"Can I ask you something about you?"
"Shoot."
"Why become a biker? McCoy said you were a street race organizer, right?"
"Right."
"Why the career change?"
"Street racing isn't what it used to be. I wanted something a little more steady."
"So you became an arms-dealing biker?" I asked, lips twitching.
"It's dependable. Sure, it might come with more actual physical risk than organizing street races, but it also gives me something to rely on. A steady paycheck. A guaranteed future. Besides, the brotherhood and family here, you don't expect to really depend on it, but you do. And you realize it is something you've been missing. It was always just my brother and me," he added.
"It's been my sister and I for a long time too," I said, nodding, understanding.
It was great to have someone you are that close with. But there was no denying at times that the both of us longed for a bigger support system, where we envied people who had big, loud, happy families to spend holidays with.
"It's nice to have a bigger family, even if it is a found one, huh?" he asked.
"It is," I agreed, shooting him a smile. "How come your brother hasn't joined the club?" I asked.
"He's just being a young shit," Donovan said, smirking. "At his age, I was the same way. He wants to wild out for a while without his big brother watching. I get it. But, yeah, I'd like him to join eventually. That way I can have his back."
"Is he a lot like you?"
"Oh, fuck no," Donovan said, smiling. "No, he's impulsive and reckless and never thinks shit through, a shit starter through-and-through. Uses his hands more than his brains. Which he has, but he doesn't like anyone to know it."
"He sounds like the perfect biker."
"Next time he comes over, you go ahead and tell him that. Maybe he will believe a pretty woman more than me," he said, shooting me a wink before getting up and moving into the kitchen, giving Eddie a hard time about the amount of cheese he was using. I couldn't help but laugh as Eddie got more and more frustrated, grumbling at Donovan in and out of Spanish.
"You believe this fucker?" Eddie asked, waving a hand at Donovan's back as he walked off, grinning the whole way. Maybe the shit-starting gene was a little stronger in Donovan than he thought it was. "Telling me I use too much cheese," he went on, shaking his head as he heaped some quesadillas on a plate, and bringing it over to me. "The ladies like cheese, am I right, mami?" he asked.

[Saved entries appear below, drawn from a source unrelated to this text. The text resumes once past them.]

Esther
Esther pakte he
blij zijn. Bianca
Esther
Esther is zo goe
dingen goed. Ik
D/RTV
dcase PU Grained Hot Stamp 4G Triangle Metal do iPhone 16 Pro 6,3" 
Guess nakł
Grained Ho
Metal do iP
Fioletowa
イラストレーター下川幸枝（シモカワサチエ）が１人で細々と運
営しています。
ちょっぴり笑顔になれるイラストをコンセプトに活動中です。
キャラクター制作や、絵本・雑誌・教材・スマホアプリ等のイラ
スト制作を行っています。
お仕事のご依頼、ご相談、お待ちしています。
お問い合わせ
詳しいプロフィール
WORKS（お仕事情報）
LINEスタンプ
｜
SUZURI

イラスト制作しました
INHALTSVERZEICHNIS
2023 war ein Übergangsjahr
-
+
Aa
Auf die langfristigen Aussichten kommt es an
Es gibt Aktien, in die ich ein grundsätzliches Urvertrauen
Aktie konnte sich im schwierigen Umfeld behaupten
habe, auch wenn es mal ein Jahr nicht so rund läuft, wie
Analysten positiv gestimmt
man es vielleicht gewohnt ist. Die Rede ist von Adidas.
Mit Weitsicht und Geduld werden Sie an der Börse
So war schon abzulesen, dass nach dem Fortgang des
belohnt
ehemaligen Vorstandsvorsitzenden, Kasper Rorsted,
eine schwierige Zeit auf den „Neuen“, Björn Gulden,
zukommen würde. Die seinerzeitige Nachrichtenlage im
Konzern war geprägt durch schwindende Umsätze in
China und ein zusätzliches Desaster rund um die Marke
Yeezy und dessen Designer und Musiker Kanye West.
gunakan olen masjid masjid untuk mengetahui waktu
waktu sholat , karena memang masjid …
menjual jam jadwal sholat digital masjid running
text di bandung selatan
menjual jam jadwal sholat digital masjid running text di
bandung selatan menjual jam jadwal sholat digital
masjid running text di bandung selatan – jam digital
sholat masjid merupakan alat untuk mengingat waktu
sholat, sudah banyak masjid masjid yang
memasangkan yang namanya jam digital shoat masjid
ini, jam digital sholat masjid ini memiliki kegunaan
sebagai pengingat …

"Well, I am no ambassador for all women, but yes, yes we do," I confirmed, taking a big bite of the too-hot food as he smiled.
"Eddie, I thought we established that you aren't going to steal my woman with your food," McCoy said, coming up from the basement where he'd been wet vacuuming up the water from the last storm while grumbling about what idiot put a basement in a house in Florida, no matter how high the water table was supposed to be in the area.
"I don't know," I said, offering him a quesadilla. "He's really outdoing himself," I added, watching as McCoy smirked at me as he took a bite from the quesadilla I was offering him.
"Take it back a notch, Eddie," McCoy warned playfully. "There's only so much I can do to keep her with genuine affection and multiple orgasms," he added, getting a laugh out of both me and Eddie. "Was that Belle I saw riding around the front yard?" he asked, stealing a quesadilla off my plate.
"Yeah."
"She's doing really well."
"She is. I don't know if I should be proud or worried with how well she is taking up all this biker stuff."
"Biker stuff," McCoy repeated.
"Shooting, riding, fighting. Biker stuff."
"Hate to break it to you, babe, but that biker stuff is shit you are going to need to learn to do eventually too."
"I don't see why that would ever be necessary. I'm a nail tech."
"You're with me," he said, shrugging.
"Yes, exactly. I have you. For the shooting and fighting and driving things."
"Okay. But what if I'm down."
"Don't say that," I demanded, feeling a piercing sensation in my chest at the suggestion.
"No, let's be real here. Say you and me, we're out somewhere. And someone hits me. What are you going to do? Stand there and get taken, shot, or worse?" he asked, brow raising.
Damn him and his realism.
I liked my daydream world with its soft edges a little better than his cold, hard reality.
But he had a point.
"No, you reach down, you take my gun, and you shoot with it. Say that doesn't work. You need to know how to fight someone off. And once you get him off, you need to know how to drive my bike out of there. That's all shit you need to know how to do, and feel comfortable doing. So, it is shit you are going to learn eventually. It's good that Belle is getting the jump on it now. Frees everyone up to teach you when it's time."